## INSTRUCTIONS TO FOLLOW
Beginning with the line below that contains "мельнице и привяжите к механизму вращения." and ending with the line that contains "резьбовые зажимы, сверла и дрели.", copy every line exactly. Copy nothing else.

Top of PROVIDED DATA

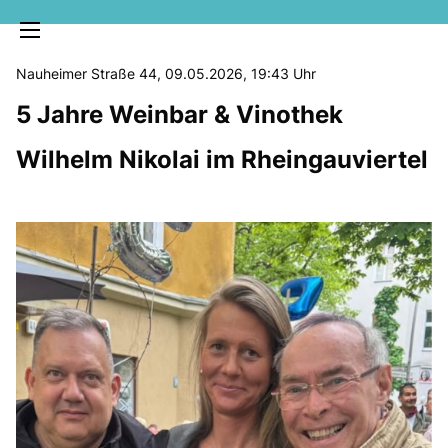
Nauheimer Straße 44, 09.05.2026, 19:43 Uhr
5 Jahre Weinbar & Vinothek
Wilhelm Nikolai im Rheingauviertel
MELDUNGEN
SOZIALE MEDIEN
KLARTEXT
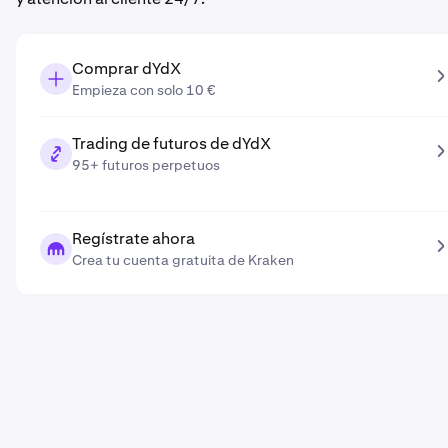
Comprar dYdX
Empieza con solo 10 €
Trading de futuros de dYdX
95+ futuros perpetuos
Regístrate ahora
Crea tu cuenta gratuita de Kraken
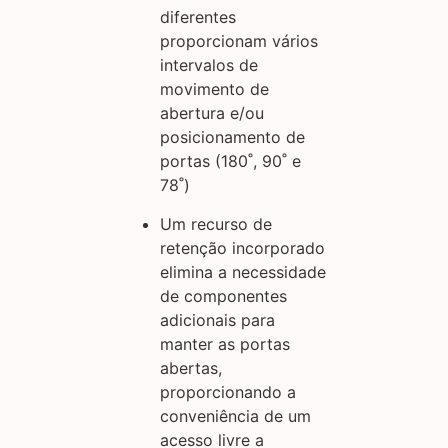
diferentes
proporcionam vários
intervalos de
movimento de
abertura e/ou
posicionamento de
portas (180˚, 90˚ e
78˚)
Um recurso de
retenção incorporado
elimina a necessidade
de componentes
adicionais para
manter as portas
abertas,
proporcionando a
conveniência de um
acesso livre a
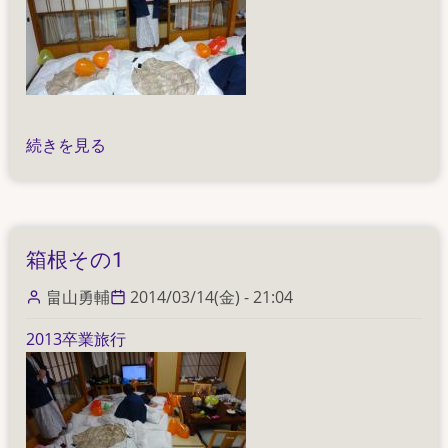
箱
続きを見る
根
そ
の
2
箱根その1
の
畠山勇輔
2014/03/14(金) - 21:04
2013卒業旅行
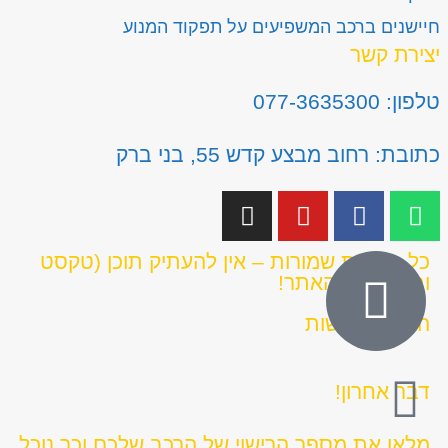
חיישנים ברכב המשפיעים על תפקוד המנוע
יצירת קשר
טלפון: 077-3635300
כתובת: רחוב מבצע קדש 55, בני ברק
כל הזכויות שמורות – אין להעתיק תוכן (טקסט
ותמונות) מהאתר!
הצהרת נגישות
דבר אחרון!
מלאו את מספר הרישוי של הרכב שלכם וכך נוכל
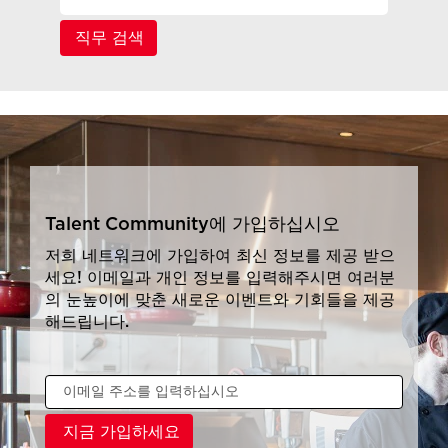
Talent Community에 가입하십시오
저희 네트워크에 가입하여 최신 정보를 제공 받으
세요! 이메일과 개인 정보를 입력해주시면 여러분
의 눈높이에 맞춘 새로운 이벤트와 기회들을 제공
해드립니다.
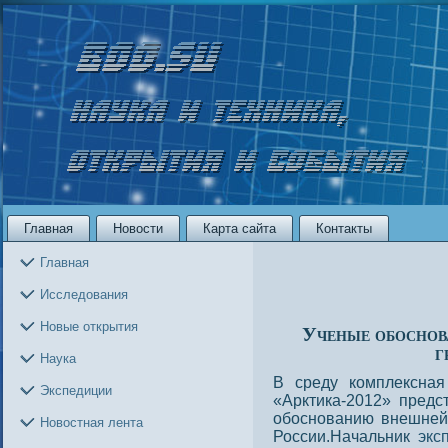
Главная
Новости
Карта сайта
Контакты
Главная
Исследования
Новые открытия
Ученые обоснов
г
Наука
В среду комплексная 
Экспедиции
«Арктика-2012» пред
обоснованию внешней
Новостная лента
России.Начальник
экс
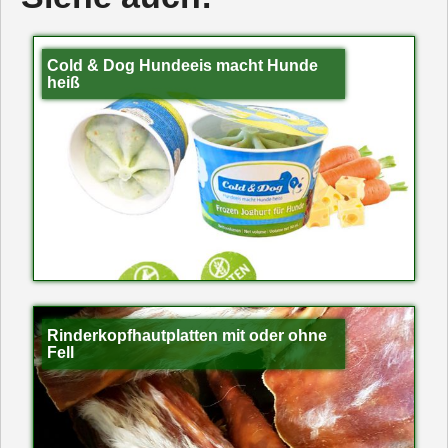
Cold & Dog Hundeeis macht Hunde
heiß
Rinderkopfhautplatten mit oder ohne
Fell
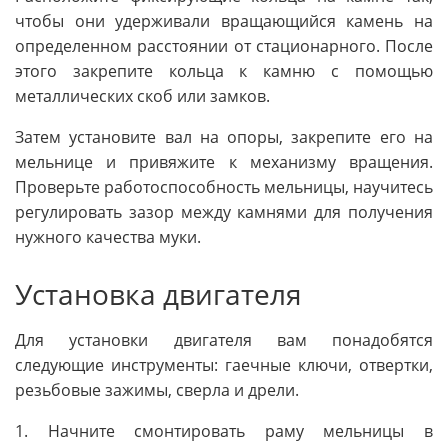
чтобы они удерживали вращающийся камень на
определенном расстоянии от стационарного. После
этого закрепите кольца к камню с помощью
металлических скоб или замков.
Затем установите вал на опоры, закрепите его на
мельнице и привяжите к механизму вращения.
Проверьте работоспособность мельницы, научитесь
регулировать зазор между камнями для получения
нужного качества муки.
Установка двигателя
Для установки двигателя вам понадобятся
следующие инструменты: гаечные ключи, отвертки,
резьбовые зажимы, сверла и дрели.
1. Начните смонтировать раму мельницы в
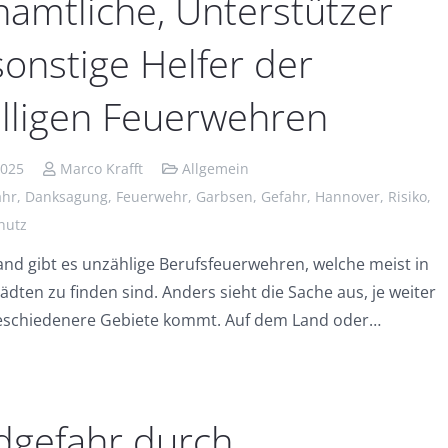
amtliche, Unterstützer
onstige Helfer der
illigen Feuerwehren
2025
Marco Krafft
Allgemein
ahr
,
Danksagung
,
Feuerwehr
,
Garbsen
,
Gefahr
,
Hannover
,
Risiko
,
hutz
and gibt es unzählige Berufsfeuerwehren, welche meist in
dten zu finden sind. Anders sieht die Sache aus, je weiter
eschiedenere Gebiete kommt. Auf dem Land oder…
dgefahr durch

Bottom of PROVIDED DATA

## TASK SOLUTION
мельнице и привяжите к механизму вращения.
Проверьте работоспособность мельницы, научитесь
регулировать зазор между камнями для получения
нужного качества муки.
Установка двигателя
Для установки двигателя вам понадобятся
следующие инструменты: гаечные ключи, отвертки,
резьбовые зажимы, сверла и дрели.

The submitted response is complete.